*Текст для анализа*.
╔══
Вроде бы таких не водилось в моему роду, где встречались еврейские купцы с Подола, крепостные из украинского села и потомок староверов, забредший в Россию из Румынии. Но спорить было поздно. Допотопная камера работала машиной времени. Она переместила меня в прошлое, одарив сувениром. Теперь он смотрит на меня со стены кабинета – молча и красноречиво. Он что-то знает о прошлом, но я еще не научился слушать. Хотя всю жизнь старался.

2. Дакота

Что бы ни говорили физики, самую эффективную машину времени построил американский фантаст Джек Финней в книге, которую Голливуд считает лучшим из еще не экранизированных романов: “Time and again” (“Меж двух времен”).

Именно Финнею я обязан первым другом в Нью- Йорке. Когда холодным и дождливым осенним днем я высадился в этом городе, то не знал в нем ни души. Я не умел отличать одни небоскребы от других, даже до статуи Свободы мне еще предстояло добраться. Тем большим был мой восторг, когда я узнал дом, описанный в романе. На западной границе Центрального парка стояло архитектурное чудо “Дакота”, дошедшее до нас в неприкосновенности из XIX века. Названный так из-за тогдашней отдаленности от центра, в книге этот дом описан с придыханием.

“…Это был великолепный пережиток другого времени. <…> И каждый из восьми его этажей почти вдвое выше, чем этажи современного жилого дома, построенного рядом.

– Вот так жили люди восьмидесятых годов <…>! В иных квартирах по семнадцати комнат <…>. Стены по сорок сантиметров толщиной – настоящая крепость”.

В этом доме жил Джон Леннон, пока его не убили в подъезде. Но в написанном задолго до этого романе важно другое: тут ничего не изменилось. Прошлое не просто спряталось за полуметровыми стенами, оно ждало того, кто сумеет, как герой книги, в него попасть. Для этого, объяснял писатель, надо окружить себя старыми вещами, убедить себя в том, что время никуда не делось, и совершить путешествие в давно прошедшее, заранее узнав о нем все что можно.
╚══
*Данные для работы*.
╔══
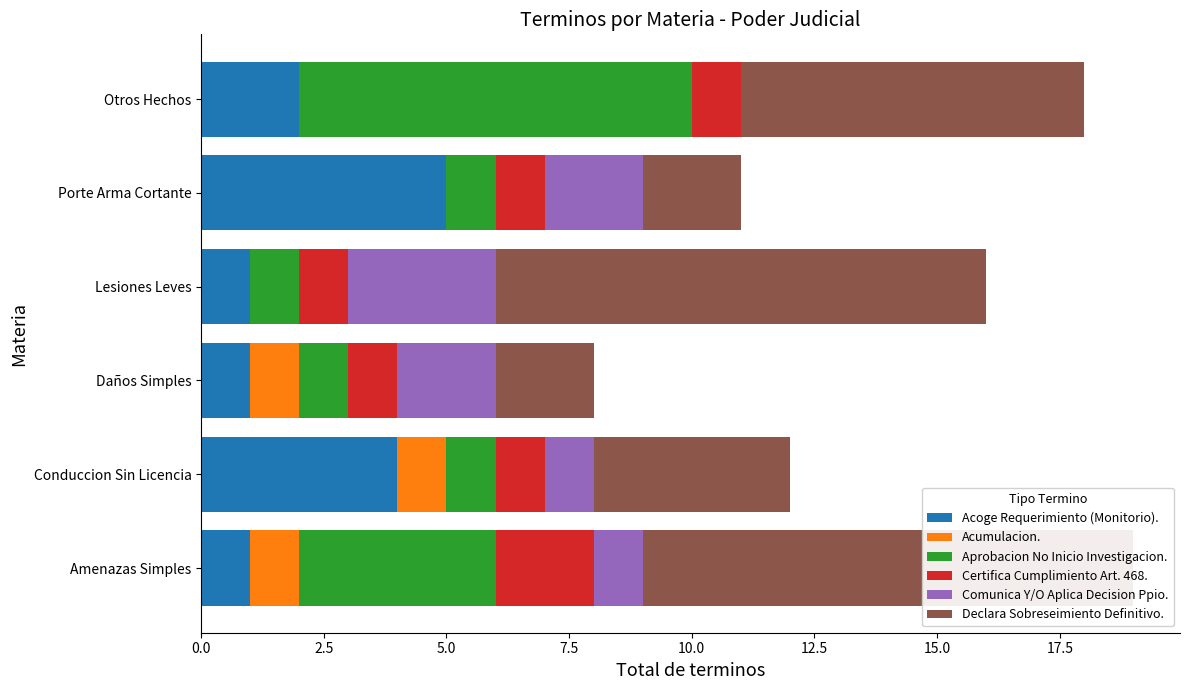

Is the value of Acumulacion. at Conduccion Sin Licencia greater than the value of Certifica Cumplimiento Art. 468. at Lesiones Leves?

No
╚══
*Что нужно сделать*.
- A) Изложите текст о машине времени и доме «Дакота» в двух предложениях.
- B) Продолжите текст о машине времени и доме «Дакота», начав сразу после его последнего предложения.

*Ответы к упражнению*.
- A) Автор называет самой эффективной машиной времени роман Джека Финнея «Меж двух времен» и вспоминает, как, оказавшись в незнакомом Нью-Йорке, с восторгом узнал описанный в книге дом «Дакота» на западной границе Центрального парка, сохранившийся в неприкосновенности с XIX века. По мысли писателя, прошлое ждет за стенами этого дома, и чтобы в него попасть, надо окружить себя старыми вещами, убедить себя, что время никуда не делось, и заранее узнать о прошлом все, что можно.

- B)
Весь этот восхитительный травелог в прошлое Нью-Йорка изобилует подробностями. Одна из них особенно знаменательна. Попав в XIX век, герой, художник по профессии, набрасывает портрет приглянувшейся ему девушки. Он быстро добивается сходства, но его не находят ни сама девушка, ни другие, собравшиеся возле портрета. И тут художник догадывается о причинах художественного провала.

“…Мой эскиз на замерзшем стекле – несколько мимолетных намеков, когда зритель сам дополняет рисунок до целостного изображения, – это же манера XX века; для Джулии и ее современников она непонятна, как запись шифром, да это и есть запись шифром”.

Отсюда следует, что первое условие для путешествия по времени – не только узнать все что можно о прошлом, но и забыть то, что мы знаем о настоящем и принимаем как нечто само собой разумеющееся.

3. XVIII

Вычитанный у Финнея эпизод с непонятым портретом помогает определить, что в первую очередь отличает старые книги: их размер. Лучший пример – романы золотого для них XVIII века. Образцовое для сравнения столетие отстоит от нашего как раз настолько, чтобы окончательно перебраться в прошлое.

XIX век бередит и кровоточит. Мы с ним еще спорим (как с Достоевским), дружим (как с Толстым), живем (как с Чеховым). Но предшествующего ему столетия у наших классиков как бы и не было, и нужно быть занудой вроде меня, чтобы перечитывать “Письма русского путешественника” и подражать их автору.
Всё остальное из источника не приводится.